O ano de 2019 marca o aniversário de 25 anos da principal conquista do basquete feminino do Brasil: o título do Mundial de 1994, do famoso time de Hortência e Paula. Mas, depois de um quarto de século, aquele momento parece uma lembrança quase completamente descolada da realidade atual, como uma foto de infância com a hashtag #tbt no Instagram (embora, é verdade, haja registros que têm laços bem definidos com o presente).
Pouco a pouco, a seleção foi se ausentando da primeira classe das grandes competições, até chegar ao fundo do poço recentemente. Foi da medalha de prata nos Jogos Olímpicos de Atlanta, em 1996, à campanha pobre dentro de casa na Rio 2016, eliminada na primeira fase com cinco derrotas em cinco jogos. Paralelamente, foi da glória máxima no Mundial de 94 à inacreditável não-classificação à edição de 2018. Bom, se um século é, no fundo, quatro ciclos de 25 anos, pode ser a hora de corrigir o curso dessa trajetória.
Um bom prenúncio disso foi a contratação do super vitorioso técnico José Neto, quatro vezes campeão do NBB e comandante do título intercontinental de clubes de 2014, tudo pelo Flamengo. Neto também fez parte da comissão técnica da seleção masculina por 12 anos, com destaque para o período de renascimento da equipe, sob o comando do argentino Rubén Magnano. ‘Zé’ Neto foi contratado em maio e já chegou mostrando as credenciais, com a conquista da medalha de ouro nos Jogos Pan-americanos de Lima, em agosto.
O Brasil não chegava lá desde 1991, um pouquinho antes do recorte de 25 anos, mas quando a equipe já tinha como base as atletas que fariam tanto sucesso nos anos seguintes. Agora, na sequência do título no Peru, o próximo desafio, que começa nesse domingo (22) em Porto Rico, é a AmeriCup. Em bom português, a Copa América. O ouro no Pan traz otimismo, mas não pode mascarar uma realidade que ainda é dura.
José Neto levou para a Copa América 12 jogadoras, a maioria já presente no elenco que foi bem no Peru. São quatro jogadoras da liga norte-americana (WNBA) ou de clubes da Europa, os principais centros do basquete mundial. Neto gostaria de contar com atletas que atuam no basquete universitário dos Estados Unidos. Jogadoras como as pivôs Stephanie Soares e Izabel Varejão (sobrinha de Anderson Varejão), de apenas 19 anos, seriam adições consideráveis ao time, mesmo com tão pouca experiência. Nenhuma delas foi liberada para atuar. Com isso, o técnico acabou recorrendo a oito atletas da liga brasileira, a LBF. Um reconhecimento possibilitado pela necessidade.

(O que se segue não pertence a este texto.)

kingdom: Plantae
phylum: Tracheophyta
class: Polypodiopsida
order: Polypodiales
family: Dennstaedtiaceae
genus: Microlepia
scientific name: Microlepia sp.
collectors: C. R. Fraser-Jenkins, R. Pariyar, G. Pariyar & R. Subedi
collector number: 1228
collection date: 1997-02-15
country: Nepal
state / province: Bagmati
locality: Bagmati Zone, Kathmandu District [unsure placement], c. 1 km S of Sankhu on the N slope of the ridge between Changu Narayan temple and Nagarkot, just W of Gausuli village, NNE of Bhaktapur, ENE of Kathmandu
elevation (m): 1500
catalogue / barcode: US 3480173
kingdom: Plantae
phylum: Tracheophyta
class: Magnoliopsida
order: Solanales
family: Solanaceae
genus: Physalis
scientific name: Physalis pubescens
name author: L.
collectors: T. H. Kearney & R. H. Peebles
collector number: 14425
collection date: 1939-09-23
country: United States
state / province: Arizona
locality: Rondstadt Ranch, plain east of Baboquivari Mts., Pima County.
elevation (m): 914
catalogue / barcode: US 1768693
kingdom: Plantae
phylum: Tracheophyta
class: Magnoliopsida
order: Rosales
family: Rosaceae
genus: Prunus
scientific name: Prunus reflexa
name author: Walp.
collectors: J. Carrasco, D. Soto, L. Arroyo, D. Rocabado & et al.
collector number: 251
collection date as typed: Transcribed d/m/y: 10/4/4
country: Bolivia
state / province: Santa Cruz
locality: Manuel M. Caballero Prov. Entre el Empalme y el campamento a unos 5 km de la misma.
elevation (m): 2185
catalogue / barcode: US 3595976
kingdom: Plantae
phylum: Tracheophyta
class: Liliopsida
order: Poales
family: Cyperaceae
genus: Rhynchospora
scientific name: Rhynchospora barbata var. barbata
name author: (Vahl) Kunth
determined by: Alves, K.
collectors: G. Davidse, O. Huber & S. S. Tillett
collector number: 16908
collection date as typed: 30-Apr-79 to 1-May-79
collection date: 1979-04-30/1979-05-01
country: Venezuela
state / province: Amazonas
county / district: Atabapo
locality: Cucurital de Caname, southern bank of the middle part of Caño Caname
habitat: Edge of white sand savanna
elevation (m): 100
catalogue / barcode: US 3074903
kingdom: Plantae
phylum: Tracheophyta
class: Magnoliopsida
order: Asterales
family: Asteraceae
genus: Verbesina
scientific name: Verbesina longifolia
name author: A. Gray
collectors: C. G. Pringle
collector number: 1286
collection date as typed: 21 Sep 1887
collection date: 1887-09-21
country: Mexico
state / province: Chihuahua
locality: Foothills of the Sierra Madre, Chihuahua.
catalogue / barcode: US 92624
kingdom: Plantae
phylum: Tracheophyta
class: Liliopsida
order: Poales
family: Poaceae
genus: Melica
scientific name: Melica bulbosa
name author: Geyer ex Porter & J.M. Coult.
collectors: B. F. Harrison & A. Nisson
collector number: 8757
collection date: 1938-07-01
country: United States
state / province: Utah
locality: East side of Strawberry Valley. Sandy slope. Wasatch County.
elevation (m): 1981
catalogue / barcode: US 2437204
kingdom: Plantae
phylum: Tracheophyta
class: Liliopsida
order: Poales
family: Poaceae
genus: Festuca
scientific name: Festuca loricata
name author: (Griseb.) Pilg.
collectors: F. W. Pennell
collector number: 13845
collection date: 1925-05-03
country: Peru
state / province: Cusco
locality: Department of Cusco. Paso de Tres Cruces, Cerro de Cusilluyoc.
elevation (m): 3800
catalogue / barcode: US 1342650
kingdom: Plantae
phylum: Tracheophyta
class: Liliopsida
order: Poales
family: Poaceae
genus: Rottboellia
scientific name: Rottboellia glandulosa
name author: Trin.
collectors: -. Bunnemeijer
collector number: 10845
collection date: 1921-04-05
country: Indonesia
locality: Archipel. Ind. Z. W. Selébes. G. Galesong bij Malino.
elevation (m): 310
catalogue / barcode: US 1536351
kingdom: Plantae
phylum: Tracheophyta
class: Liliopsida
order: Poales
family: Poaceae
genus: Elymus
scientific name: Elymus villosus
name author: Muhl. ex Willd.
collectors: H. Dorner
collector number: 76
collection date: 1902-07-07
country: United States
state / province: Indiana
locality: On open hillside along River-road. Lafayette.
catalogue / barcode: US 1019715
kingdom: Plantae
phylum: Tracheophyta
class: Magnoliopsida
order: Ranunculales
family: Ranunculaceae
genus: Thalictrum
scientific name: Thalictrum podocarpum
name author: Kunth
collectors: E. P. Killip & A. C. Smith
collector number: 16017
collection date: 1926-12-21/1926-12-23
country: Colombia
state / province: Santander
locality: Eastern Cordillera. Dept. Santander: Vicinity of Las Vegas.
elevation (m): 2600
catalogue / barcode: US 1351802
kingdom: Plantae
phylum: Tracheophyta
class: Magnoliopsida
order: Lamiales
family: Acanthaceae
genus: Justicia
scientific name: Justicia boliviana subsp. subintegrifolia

A LBF ainda tenta se estabelecer como competição de grande porte no cenário esportivo do Brasil. Tem pouquíssimo espaço na grade televisiva. Começou em 2010 e em nenhuma das nove edições teve mais do que dez clubes participantes. A edição de 2016-2017, por exemplo, teve apenas seis equipes na disputa. A última temporada contou com um time originado de uma liga amadora, em que as atletas tinham que exercer outras atividades para obter uma renda digna. Enquanto o NBB impõe regras para quem quer jogar a principal competição do país, a LBF fica grata se mais postulantes puderem aparecer.
É com essa equipe que o Brasil joga a Copa América, cujo maior chamariz é ser a via de acesso ao torneio pré-olímpico das Américas, que vai ser disputado em novembro. Só que o sarrafo não é muito alto: oito das dez equipes da AmeriCup vão chegar lá. Dali em diante, começa a apertar: os quatro primeiros chegam aos pré-olímpicos mundiais, em fevereiro de 2020. Lá, estarão em jogo dez vagas para a Olimpíada de Tóquio.
José Neto acha que é complicado pensar lá no Japão antes de se concentrar no que vai acontecer em Porto Rico. Mas é inegável que uma boa participação ou a simples presença nos Jogos de 2020 pode ser a guinada de autoconfiança que a seleção precisa. Em 2019, as fotos não se apagam ou rasgam mais. O registro virtual fica para sempre. Mas não significa que não seja necessário, ou saudável, produzir novas memórias. E quanto antes os bons resultados deixarem de ser material para #tbt e voltarem a ser vivos, atuais, presentes, melhor para o Brasil.